At the time of industrialization human resource management was limited to the managing of labour wages and relations in respect to total hours of working and the quantity of work done. With the rising industrial disputes and formation trade unions it was realized that minimum working wages, standard working hours, workers leaves policy, minimum standard of health and safety was the prime agenda. Here the prime focus of any company’s HR policies was on managing the new organized labour.

Post the agricultural and the industrialization phase came the service economy. Here a paradigm shift was witness where the assessment of labour was not just done on the quantity but the quality of work done. So as a society we moved away from shop floor work to white collar and pink collar jobs. This economy pushed companies in search for new skills that can expand their consumers’ reachability, engage technology and identify those employers that can create and manage technology innovation. Finding and retaining such talent gave rise of Human Resource as a full-fledged separate company’s department whose role was to identify, hire and retain the right talent. Moreover this brought restructuring of HR policies where employers’ benefits were planned in respect to financial increment, bonus, hierarchical upgradation and performance in respect to sales and targets achieved.
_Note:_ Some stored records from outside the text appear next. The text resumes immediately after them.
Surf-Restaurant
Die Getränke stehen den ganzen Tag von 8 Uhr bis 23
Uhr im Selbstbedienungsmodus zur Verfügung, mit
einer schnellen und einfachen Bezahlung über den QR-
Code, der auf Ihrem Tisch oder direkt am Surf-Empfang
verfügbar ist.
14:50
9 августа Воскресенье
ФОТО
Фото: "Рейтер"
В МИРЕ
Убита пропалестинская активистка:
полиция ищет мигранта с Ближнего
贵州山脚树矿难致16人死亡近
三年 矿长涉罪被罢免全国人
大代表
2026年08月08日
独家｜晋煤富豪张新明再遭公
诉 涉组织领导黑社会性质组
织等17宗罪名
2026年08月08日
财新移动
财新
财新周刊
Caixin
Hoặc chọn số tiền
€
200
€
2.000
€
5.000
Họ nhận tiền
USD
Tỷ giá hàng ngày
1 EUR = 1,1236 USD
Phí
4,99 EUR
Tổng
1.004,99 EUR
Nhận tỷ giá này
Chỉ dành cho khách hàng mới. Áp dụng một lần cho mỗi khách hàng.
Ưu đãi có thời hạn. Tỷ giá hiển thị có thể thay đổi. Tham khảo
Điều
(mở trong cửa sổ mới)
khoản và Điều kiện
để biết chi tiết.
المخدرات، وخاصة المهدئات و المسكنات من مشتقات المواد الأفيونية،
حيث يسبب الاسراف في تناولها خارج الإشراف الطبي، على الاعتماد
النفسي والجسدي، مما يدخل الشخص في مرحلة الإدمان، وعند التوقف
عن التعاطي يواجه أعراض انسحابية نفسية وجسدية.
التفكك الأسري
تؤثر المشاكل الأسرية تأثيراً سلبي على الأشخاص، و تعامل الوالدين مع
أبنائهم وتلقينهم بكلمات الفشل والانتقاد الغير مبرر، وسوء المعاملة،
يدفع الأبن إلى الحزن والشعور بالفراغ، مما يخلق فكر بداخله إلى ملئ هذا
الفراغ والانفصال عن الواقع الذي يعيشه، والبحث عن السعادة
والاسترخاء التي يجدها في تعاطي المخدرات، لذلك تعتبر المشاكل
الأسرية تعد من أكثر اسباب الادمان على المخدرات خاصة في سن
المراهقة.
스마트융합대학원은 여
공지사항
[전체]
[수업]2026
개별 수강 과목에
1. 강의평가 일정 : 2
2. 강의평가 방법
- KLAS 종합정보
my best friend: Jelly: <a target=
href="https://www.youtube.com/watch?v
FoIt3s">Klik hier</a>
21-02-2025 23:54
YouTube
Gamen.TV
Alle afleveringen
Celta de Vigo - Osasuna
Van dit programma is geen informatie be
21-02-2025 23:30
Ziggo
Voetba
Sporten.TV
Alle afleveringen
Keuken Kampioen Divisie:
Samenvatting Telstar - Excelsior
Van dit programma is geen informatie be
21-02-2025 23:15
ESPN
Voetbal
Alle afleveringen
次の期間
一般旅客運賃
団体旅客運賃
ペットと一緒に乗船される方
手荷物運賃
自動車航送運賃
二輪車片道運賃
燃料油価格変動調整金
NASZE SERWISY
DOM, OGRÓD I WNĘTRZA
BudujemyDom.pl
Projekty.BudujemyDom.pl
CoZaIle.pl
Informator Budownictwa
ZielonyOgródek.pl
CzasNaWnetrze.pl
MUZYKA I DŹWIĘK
Rising consumerism and emergence of various industries other than manufacturing such as banking, tourism, information technology, healthcare and consumer retailing services etc. demanded the change in ideology from ‘people in need of good company’ to ‘companies in need of good people’. The rise of people as an important stakeholder of businesses made human resource managers define policies through culture, system, process and structure in respect to equal opportunity for all, constructive working environment, promotion of individual and team work, empowerment through capacity building programs and quality of work in respect to satisfaction level. For this the HR team closely worked with communication, finance, IT and operations team to bring effective implementation of these policies.

Today, companies have realized that people as their brand managers, promoters of social responsibility, channel of consumer satisfaction and growth. This has led towards a step further where HR policies are being expanded to even employees families and special occasions in their lives where health & educational benefits, child day care facilities for working women, reframing of maternal benefits for both the parents, extended leave policies, flexible work timings, opportunities for the employees to explore their personal passion with the professional lives and some companies are even offering on-job sleeping and break taking initiatives to maintain the overall conducive environment.

The role of human resource personnel has also expanded where they are not only the communication channel between company’s management and employees but also between employees and company’s management thereby defining HR as people management process. Gamification is another emerging tool in recent times where not just training but company’s vision & mission, sales targets, employees’ growth and even expectation level of both company and employees are being managed.

To keep pace with the changing economies, social thought process and political geographies it has become necessary for companies to continuously redefine and innovative on their HR policies as only then they can map out their future strategies and implement present projects.